▸ **Seitentext**:
........

Bd. 6: Die Organisationen der Kriegführung,
Erster Teil:
Die für den Kampf unmittelbar arbeitenden
Organisationen
Kapitel 5: Die
Nachrichtenmittel (Forts.)
Hauptmann Rudolf Schmidt
2. Die Nachrichtenmittel bei Mobilmachung und
bei Kriegsbeginn.
Es kam der Krieg. Nun sollte es sich herausstellen, wie das ganze
Rädergetriebe der Heeresmaschine arbeitete.
Mit Feuereifer ging man in der Telegraphentruppe an die Mobilmachung. Jetzt
wollte man zeigen, was die Truppe konnte und wie sie den übrigen Waffen
und der Führung zu helfen vermochte. Bei den
Telegraphen-Bataillonen waren zunächst die Funkenstationen marschbereit,
um bestimmungsgemäß mit [205] den
Kavallerie-Divisionen als erste an den Feind zu gehen, beneidet von ihren
Kameraden der Fernsprechverbände, die sich jetzt erst auf die Eisenbahn
setzen und in alle Winde zu ihren Mobilmachungsorten
und -Truppenteilen zerstreuen mußten.

........

▸ **Gezeigtes Material**:
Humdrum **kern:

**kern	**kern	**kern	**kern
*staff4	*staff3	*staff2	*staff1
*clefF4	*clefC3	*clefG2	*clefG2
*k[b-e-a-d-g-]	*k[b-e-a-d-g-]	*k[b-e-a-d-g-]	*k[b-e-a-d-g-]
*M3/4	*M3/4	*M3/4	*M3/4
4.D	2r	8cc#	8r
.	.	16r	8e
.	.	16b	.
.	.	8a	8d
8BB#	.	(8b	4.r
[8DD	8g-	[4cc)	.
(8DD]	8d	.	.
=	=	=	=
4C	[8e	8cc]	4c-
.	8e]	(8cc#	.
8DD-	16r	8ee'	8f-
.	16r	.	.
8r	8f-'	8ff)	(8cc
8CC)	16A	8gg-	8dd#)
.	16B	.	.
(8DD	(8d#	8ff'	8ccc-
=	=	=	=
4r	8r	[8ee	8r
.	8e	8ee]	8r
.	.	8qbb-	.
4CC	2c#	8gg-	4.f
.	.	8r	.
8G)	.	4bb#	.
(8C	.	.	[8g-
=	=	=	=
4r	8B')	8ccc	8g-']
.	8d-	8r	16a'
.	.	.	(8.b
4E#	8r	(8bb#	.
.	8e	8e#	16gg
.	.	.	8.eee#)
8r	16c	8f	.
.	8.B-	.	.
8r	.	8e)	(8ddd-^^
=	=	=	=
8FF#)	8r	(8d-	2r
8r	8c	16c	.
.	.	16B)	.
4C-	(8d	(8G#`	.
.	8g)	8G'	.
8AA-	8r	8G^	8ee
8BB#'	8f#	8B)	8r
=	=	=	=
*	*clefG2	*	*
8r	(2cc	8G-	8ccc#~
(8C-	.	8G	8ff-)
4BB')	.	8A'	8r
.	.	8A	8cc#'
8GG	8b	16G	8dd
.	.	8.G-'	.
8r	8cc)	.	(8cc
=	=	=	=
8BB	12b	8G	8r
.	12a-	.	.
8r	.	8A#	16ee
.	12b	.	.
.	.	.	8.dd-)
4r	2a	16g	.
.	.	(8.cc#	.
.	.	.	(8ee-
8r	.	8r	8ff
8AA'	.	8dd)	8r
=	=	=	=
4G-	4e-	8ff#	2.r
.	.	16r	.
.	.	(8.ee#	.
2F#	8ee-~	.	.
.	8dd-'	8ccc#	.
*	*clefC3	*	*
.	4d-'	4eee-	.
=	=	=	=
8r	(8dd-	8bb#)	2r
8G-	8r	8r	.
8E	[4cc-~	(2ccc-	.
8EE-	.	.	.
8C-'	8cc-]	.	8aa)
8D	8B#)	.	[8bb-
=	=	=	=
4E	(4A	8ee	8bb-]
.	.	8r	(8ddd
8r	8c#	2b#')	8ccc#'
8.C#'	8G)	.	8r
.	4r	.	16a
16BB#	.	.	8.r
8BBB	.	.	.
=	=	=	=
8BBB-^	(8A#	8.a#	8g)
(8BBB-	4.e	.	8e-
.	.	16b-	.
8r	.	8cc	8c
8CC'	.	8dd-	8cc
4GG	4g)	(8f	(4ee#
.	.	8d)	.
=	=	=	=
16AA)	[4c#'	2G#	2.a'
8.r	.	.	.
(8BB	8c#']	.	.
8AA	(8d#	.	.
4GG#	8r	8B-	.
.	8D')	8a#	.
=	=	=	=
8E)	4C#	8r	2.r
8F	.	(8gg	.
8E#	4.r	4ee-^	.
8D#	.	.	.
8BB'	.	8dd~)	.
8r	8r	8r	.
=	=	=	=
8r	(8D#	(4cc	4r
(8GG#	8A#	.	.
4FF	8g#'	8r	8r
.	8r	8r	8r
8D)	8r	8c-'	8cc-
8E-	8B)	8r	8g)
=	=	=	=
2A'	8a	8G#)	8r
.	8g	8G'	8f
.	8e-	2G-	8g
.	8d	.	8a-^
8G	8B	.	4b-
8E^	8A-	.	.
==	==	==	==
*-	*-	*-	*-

........

▸ **Ziel A**:
Welche Einheiten waren laut Seitentext bei den Telegraphen-Bataillonen zunächst marschbereit?
▸ **Ziel B**:
Führen Sie sämtliche Überschriften von Band, Teil, Kapitel und Abschnitt auf, die der Seitentext enthält.
▸ **Ziel C**:
Erläutern Sie anhand des Seitentextes, weshalb die Funkenstationen der Telegraphen-Bataillone zuerst marschbereit waren.

▸ **Lösung A**:
Die Funkenstationen.

▸ **Lösung B**:
- Bd. 6: Die Organisationen der Kriegführung
- Erster Teil: Die für den Kampf unmittelbar arbeitenden Organisationen
- Kapitel 5: Die Nachrichtenmittel (Forts.)
- 2. Die Nachrichtenmittel bei Mobilmachung und bei Kriegsbeginn

▸ **Lösung C**:
Die Funkenstationen sollten bestimmungsgemäß mit den Kavallerie-Divisionen als erste an den Feind gehen. Deshalb waren sie bei den Telegraphen-Bataillonen zunächst marschbereit.